OBJECTIFS : Grâce à l’avancé des techniques d’imagerie et l’avènement de la coeliochirurgie, l’approche de la pathologie tumorale surrénalienne a connu d’énormes progrès. L’objectif de ce travail est d’approcher le profil épidémiologique ; clinique ; paraclinique ; thérapeutique et évolutif des tumeurs surrénaliennes, en rapportant l’expérience du service de chirurgie viscérale de CHU Hassan II – FES, en matière de prise en charge de ces tumeurs. PATIENTS ET MéTHODES : C’est une étude rétrospective ayant intéressé 32 patients hospitalisés au sein des services de chirurgie viscérale A et B du CHU Hassan II de Fès, sur une période de 12 ans allant de janvier 2002 à décembre 2013.Les données épidémiologiques, cliniques, paracliniques, thérapeutiques et évolutives ont été recueillies puis analysées.
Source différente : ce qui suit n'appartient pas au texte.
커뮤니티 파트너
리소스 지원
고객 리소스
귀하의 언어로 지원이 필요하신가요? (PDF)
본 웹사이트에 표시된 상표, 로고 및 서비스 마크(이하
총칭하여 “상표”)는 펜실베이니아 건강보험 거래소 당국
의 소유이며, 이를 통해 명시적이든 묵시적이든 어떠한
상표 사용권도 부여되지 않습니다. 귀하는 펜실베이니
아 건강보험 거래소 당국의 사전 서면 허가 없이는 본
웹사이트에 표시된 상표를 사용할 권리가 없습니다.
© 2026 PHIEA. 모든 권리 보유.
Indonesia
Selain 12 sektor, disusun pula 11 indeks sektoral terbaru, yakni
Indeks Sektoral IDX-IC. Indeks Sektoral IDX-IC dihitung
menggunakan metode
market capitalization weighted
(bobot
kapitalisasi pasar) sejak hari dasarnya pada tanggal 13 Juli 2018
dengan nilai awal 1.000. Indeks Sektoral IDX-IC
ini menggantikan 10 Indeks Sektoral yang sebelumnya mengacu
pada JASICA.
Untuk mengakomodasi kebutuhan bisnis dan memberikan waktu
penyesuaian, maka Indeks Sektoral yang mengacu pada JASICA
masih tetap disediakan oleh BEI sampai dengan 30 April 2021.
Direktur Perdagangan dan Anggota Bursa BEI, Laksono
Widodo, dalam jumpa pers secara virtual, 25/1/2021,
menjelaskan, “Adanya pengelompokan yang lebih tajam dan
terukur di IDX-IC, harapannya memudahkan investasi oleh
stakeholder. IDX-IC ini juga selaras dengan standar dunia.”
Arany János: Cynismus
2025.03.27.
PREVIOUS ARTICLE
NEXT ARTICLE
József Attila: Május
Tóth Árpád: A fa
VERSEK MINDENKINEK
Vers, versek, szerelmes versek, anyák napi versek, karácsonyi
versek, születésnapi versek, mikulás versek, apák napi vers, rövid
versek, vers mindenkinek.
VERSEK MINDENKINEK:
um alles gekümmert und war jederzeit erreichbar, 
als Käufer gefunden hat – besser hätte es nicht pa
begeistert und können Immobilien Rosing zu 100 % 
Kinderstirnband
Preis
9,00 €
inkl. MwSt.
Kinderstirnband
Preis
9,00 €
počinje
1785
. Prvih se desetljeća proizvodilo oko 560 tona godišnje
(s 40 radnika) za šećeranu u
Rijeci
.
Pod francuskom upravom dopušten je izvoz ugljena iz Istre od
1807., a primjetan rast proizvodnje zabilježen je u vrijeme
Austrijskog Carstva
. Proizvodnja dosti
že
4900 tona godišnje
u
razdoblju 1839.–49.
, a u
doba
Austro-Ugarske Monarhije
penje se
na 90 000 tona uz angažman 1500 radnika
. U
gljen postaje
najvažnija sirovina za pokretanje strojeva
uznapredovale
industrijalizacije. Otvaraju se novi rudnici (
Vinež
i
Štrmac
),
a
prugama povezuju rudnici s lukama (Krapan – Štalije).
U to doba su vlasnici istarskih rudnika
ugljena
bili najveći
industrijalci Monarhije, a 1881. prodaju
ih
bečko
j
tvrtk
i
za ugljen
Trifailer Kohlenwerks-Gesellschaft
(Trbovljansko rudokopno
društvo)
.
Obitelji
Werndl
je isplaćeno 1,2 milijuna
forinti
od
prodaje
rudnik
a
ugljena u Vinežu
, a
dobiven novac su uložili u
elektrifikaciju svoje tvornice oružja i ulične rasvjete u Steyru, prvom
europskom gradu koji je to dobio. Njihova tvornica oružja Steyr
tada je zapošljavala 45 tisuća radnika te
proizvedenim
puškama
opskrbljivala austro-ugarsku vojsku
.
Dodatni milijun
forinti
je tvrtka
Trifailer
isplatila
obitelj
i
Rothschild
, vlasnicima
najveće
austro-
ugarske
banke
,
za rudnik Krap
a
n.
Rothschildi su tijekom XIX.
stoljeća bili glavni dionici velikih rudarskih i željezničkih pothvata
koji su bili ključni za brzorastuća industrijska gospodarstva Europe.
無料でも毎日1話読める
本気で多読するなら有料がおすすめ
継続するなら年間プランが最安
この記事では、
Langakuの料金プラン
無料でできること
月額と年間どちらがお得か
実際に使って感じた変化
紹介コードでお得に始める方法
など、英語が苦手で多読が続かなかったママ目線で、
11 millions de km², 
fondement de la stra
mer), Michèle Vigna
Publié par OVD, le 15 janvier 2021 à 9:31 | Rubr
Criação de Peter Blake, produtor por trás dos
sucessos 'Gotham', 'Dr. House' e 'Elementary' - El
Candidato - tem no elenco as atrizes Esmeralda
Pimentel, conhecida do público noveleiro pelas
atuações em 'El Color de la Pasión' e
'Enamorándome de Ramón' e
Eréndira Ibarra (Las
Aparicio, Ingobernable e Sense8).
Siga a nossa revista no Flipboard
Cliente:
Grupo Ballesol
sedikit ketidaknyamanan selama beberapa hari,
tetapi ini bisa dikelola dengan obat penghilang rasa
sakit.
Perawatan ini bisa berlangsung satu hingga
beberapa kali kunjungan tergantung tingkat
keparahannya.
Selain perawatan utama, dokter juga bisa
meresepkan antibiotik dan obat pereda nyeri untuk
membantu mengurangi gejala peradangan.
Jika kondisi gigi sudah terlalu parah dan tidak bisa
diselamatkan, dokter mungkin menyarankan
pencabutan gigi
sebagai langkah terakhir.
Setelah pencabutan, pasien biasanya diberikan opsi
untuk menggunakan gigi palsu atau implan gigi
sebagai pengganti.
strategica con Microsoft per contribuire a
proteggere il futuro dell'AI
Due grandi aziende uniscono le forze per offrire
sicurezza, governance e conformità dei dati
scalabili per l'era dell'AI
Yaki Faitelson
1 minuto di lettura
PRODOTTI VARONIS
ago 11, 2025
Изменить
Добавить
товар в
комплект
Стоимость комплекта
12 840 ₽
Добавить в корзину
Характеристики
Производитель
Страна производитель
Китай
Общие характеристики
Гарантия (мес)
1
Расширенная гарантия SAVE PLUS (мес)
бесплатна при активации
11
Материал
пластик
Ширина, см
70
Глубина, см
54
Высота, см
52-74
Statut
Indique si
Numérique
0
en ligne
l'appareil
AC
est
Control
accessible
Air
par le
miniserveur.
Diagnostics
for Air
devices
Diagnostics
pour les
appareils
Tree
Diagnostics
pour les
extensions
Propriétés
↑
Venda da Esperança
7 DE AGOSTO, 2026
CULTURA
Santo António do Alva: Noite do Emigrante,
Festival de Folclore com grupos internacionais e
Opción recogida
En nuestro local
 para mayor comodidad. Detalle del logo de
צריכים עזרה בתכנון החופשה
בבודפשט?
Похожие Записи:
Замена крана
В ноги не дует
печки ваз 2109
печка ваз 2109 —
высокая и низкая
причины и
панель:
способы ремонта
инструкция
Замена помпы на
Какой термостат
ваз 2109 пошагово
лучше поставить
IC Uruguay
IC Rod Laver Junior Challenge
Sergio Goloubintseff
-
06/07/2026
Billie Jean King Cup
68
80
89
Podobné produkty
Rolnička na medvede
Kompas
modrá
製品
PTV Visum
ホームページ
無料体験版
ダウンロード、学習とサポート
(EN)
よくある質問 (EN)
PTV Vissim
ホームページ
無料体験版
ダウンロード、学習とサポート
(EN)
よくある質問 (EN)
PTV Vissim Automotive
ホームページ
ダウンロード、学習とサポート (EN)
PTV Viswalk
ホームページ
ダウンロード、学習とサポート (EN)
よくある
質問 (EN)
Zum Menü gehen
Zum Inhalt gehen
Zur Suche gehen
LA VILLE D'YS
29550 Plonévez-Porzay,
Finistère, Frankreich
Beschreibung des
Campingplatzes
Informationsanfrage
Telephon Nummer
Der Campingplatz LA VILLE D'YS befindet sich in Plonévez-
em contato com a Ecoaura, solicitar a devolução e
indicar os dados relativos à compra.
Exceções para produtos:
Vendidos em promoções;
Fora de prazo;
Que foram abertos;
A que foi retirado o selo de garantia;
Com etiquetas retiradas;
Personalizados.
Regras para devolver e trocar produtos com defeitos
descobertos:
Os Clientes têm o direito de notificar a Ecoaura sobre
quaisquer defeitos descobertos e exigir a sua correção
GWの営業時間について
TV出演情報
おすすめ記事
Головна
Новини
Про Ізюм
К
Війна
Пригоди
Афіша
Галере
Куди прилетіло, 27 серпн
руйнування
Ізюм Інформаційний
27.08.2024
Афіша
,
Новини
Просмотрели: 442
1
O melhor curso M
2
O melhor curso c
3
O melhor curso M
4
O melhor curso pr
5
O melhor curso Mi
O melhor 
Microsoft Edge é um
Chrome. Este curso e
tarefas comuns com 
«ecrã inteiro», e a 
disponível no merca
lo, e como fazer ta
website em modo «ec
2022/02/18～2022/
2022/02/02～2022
RéSULTATS : Dans notre série, l’âge moyen de nos patients est de 40 ans, avec une prédominance féminine et un sexe ratio de 2,2. Sur le plan clinico-biologique : la triade de Ménard a été présente chez 5 patients, avec 16 patients qui sont hypertendus. Cependant chez 8 patients la découverte était fortuite «incidentalomes». La sécrétion hormonale a été retrouvée chez 54,2% des cas. Sur le plan radiologique, la TDM abdominale a été l’examen le plus demandé, réalisée chez 30 malades et complétée par l’IRM chez un seul cas. La taille varie de 1 à 20 cm avec une moyenne de 7cm. Le traitement était chirurgical chez 28 de nos patients: surrénalectomie par laparotomie dans 19 cas et par coelioscopie 9 cas. Le geste chirurgical associé le plus fréquent est la thyroïdectomie totale faite chez 4 cas dans le cadre d’une NEM2. Un traitement non chirurgical a été indiqué chez 4 cas, et a consisté en une simple surveillance chez 2 cas et un traitement palliatif chez 2 autres cas. Les complications peropératoires liées au phéochromocytome sont de 81,25%. Celles des corticosurrénalomes et des métastases surrénaliennes sont respectivement de 25% et de 33,3%. Toutefois aucun cas de décès n’a été noté. La morbidité immédiate est représentée essentiellement par la persistance de l’HTA contrôlée par traitement médical, et l’insuffisance surrénalienne aigue traitée par corticothérapie. Par ordre de fréquence le phéochromocytome occupe la première place avec 53% des cas, suivi du corticosurrénalome malin et des métastases surrénaliennes avec 12,5% des cas, L’adénome de Conn dans 6,3% des cas, l’hyperplasie corticosurrénalienne dans 3,4% des cas. Et enfin le myélolipome, le lipome surrénalien et l’adénome corticosurrénalien dans 3,1% des cas. Un traitement adjuvant à base d’une radiochimiothérapie a été instauré chez 8 cas (soit 25%).Alors que dans 25 cas (soit 78,1%) ce traitement n’a pas été indiqué. Les suites lointaines ont été marquées par le décès de 5 patients, 7 malades ont été perdus de vue. Cependant l’évolution a été bonne chez 20 patients suivis.

CONCLUSION : Les tumeurs surrénaliennes sont fréquentes dans les autres pays, rares dans notre contexte. Le phéochromocytome occupe la première place par ordre de fréquence. Le traitement est généralement chirurgical, et le pronostic est bon en dehors des corticosurrénalomes.